### TO DO
The answer should be every line below, repeated exactly, with the images left out.

= = = = =

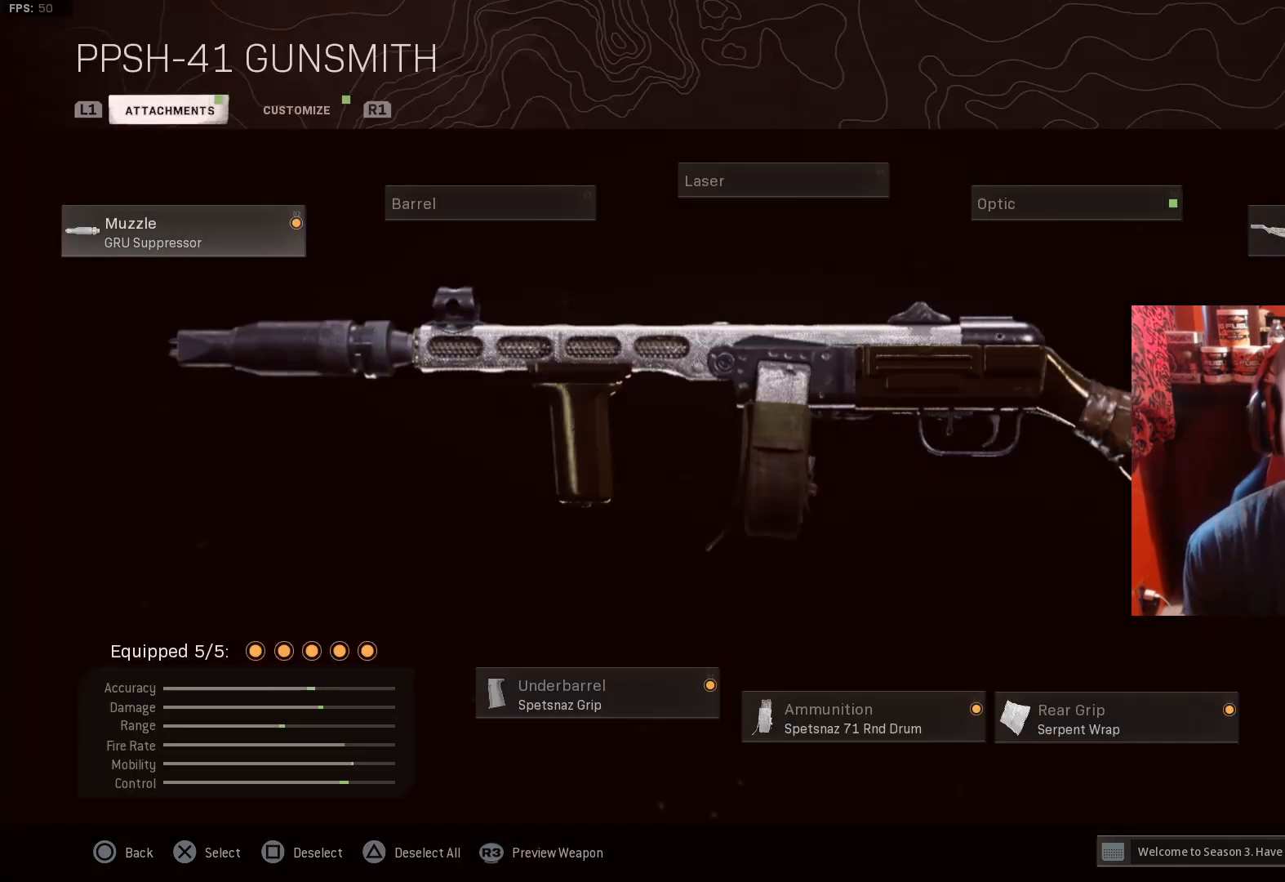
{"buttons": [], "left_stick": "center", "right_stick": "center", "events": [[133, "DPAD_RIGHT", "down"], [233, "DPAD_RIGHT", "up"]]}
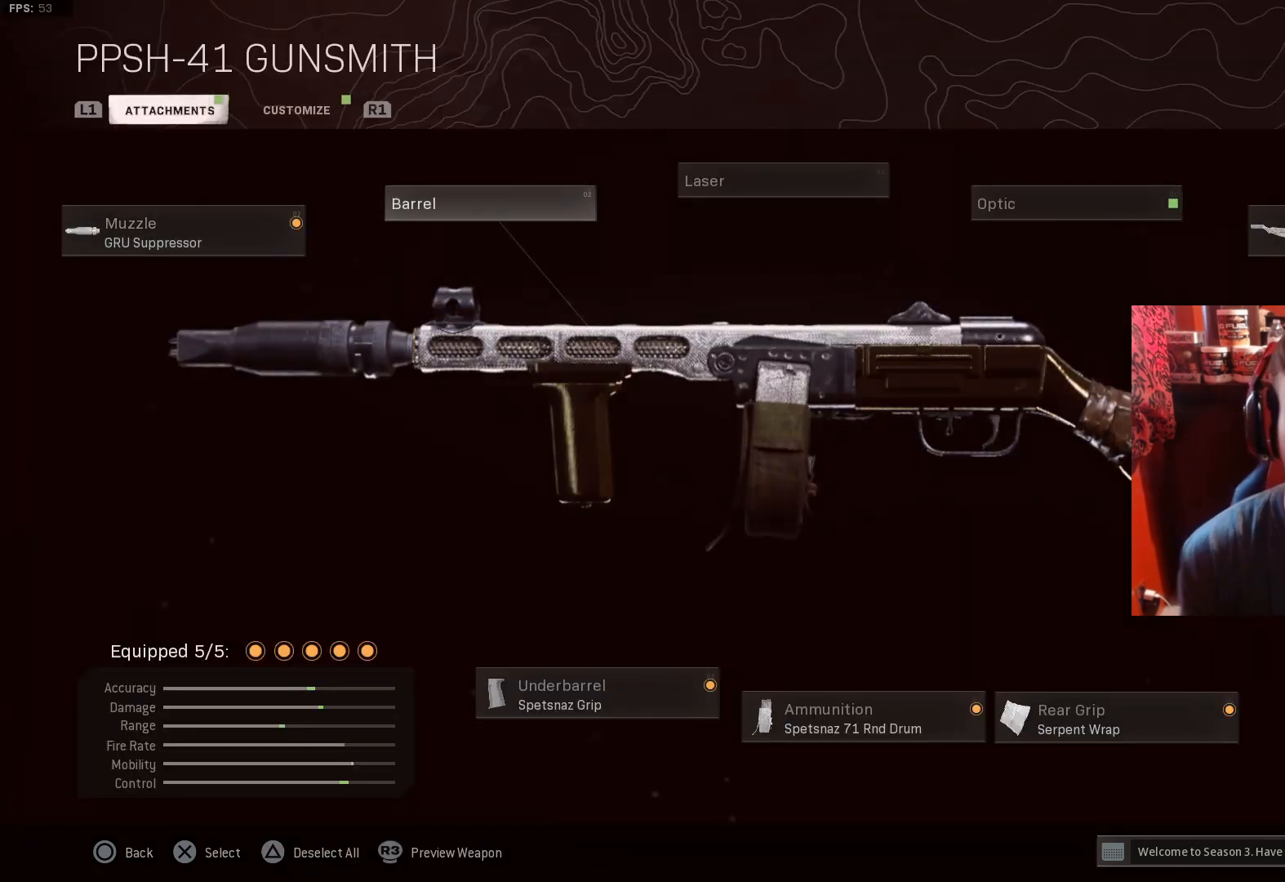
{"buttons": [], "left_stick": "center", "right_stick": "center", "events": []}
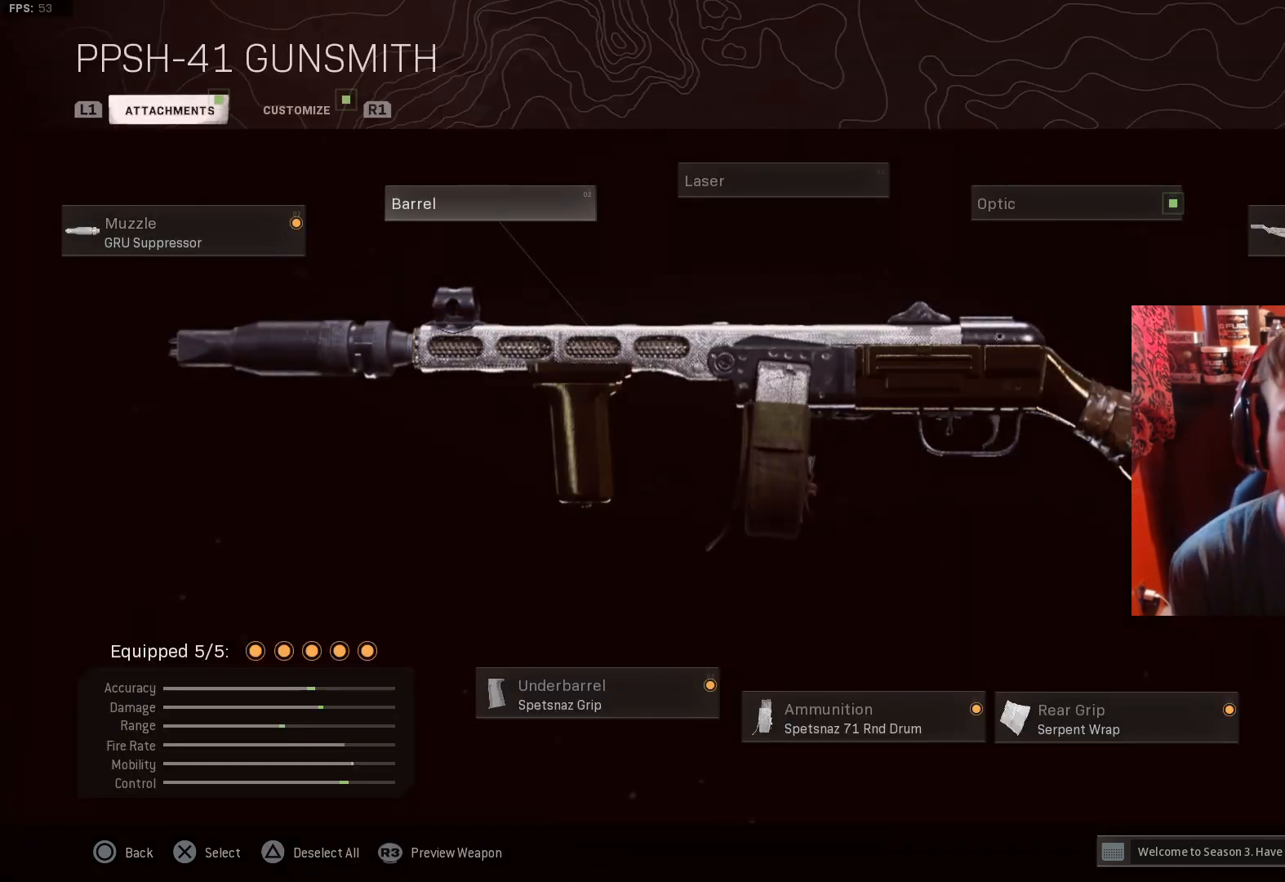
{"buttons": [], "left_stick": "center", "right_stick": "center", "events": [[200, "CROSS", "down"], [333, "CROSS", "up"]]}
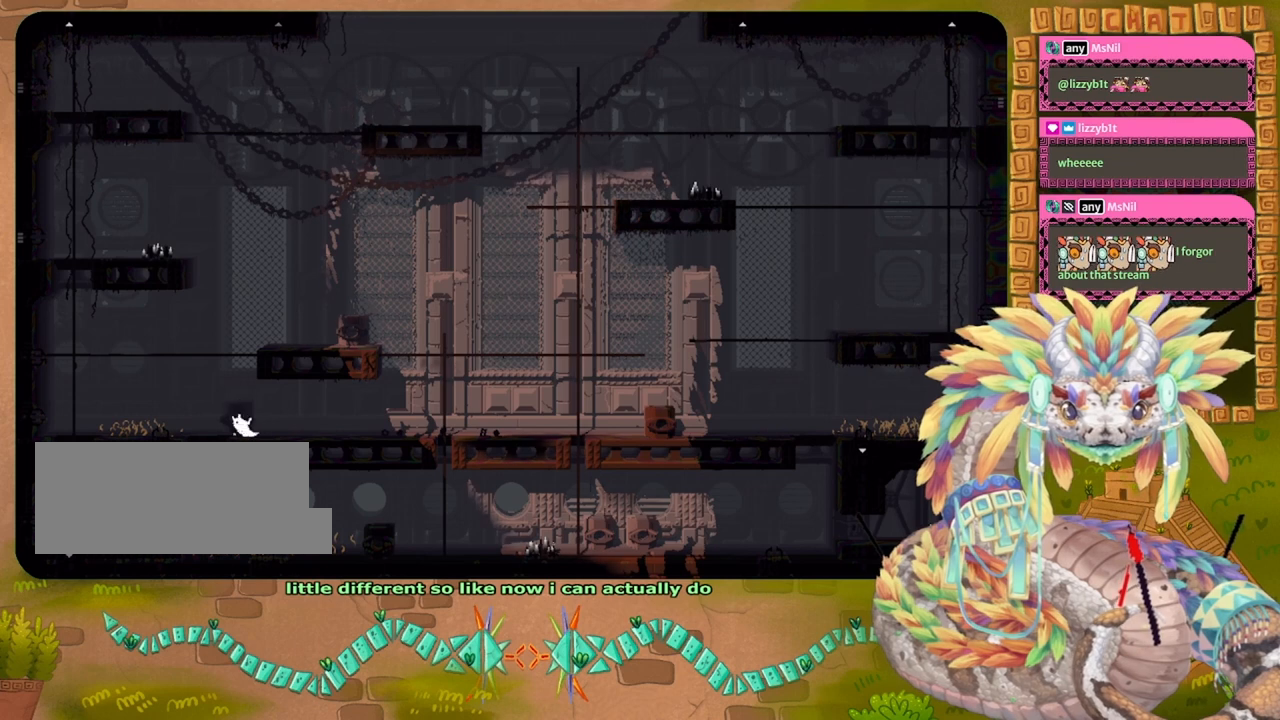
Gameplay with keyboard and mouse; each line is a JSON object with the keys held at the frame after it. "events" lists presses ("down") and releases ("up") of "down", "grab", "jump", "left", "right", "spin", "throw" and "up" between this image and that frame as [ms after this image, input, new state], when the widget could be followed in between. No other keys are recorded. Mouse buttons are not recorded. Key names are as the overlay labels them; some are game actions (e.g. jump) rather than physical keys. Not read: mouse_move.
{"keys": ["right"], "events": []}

= = = = =

### FINAL ANSWER
{"buttons": [], "left_stick": "center", "right_stick": "center", "events": [[133, "DPAD_RIGHT", "down"], [233, "DPAD_RIGHT", "up"]]}
{"buttons": [], "left_stick": "center", "right_stick": "center", "events": []}
{"buttons": [], "left_stick": "center", "right_stick": "center", "events": [[200, "CROSS", "down"], [333, "CROSS", "up"]]}
Gameplay with keyboard and mouse; each line is a JSON object with the keys held at the frame after it. "events" lists presses ("down") and releases ("up") of "down", "grab", "jump", "left", "right", "spin", "throw" and "up" between this image and that frame as [ms after this image, input, new state], when the widget could be followed in between. No other keys are recorded. Mouse buttons are not recorded. Key names are as the overlay labels them; some are game actions (e.g. jump) rather than physical keys. Not read: mouse_move.
{"keys": ["right"], "events": []}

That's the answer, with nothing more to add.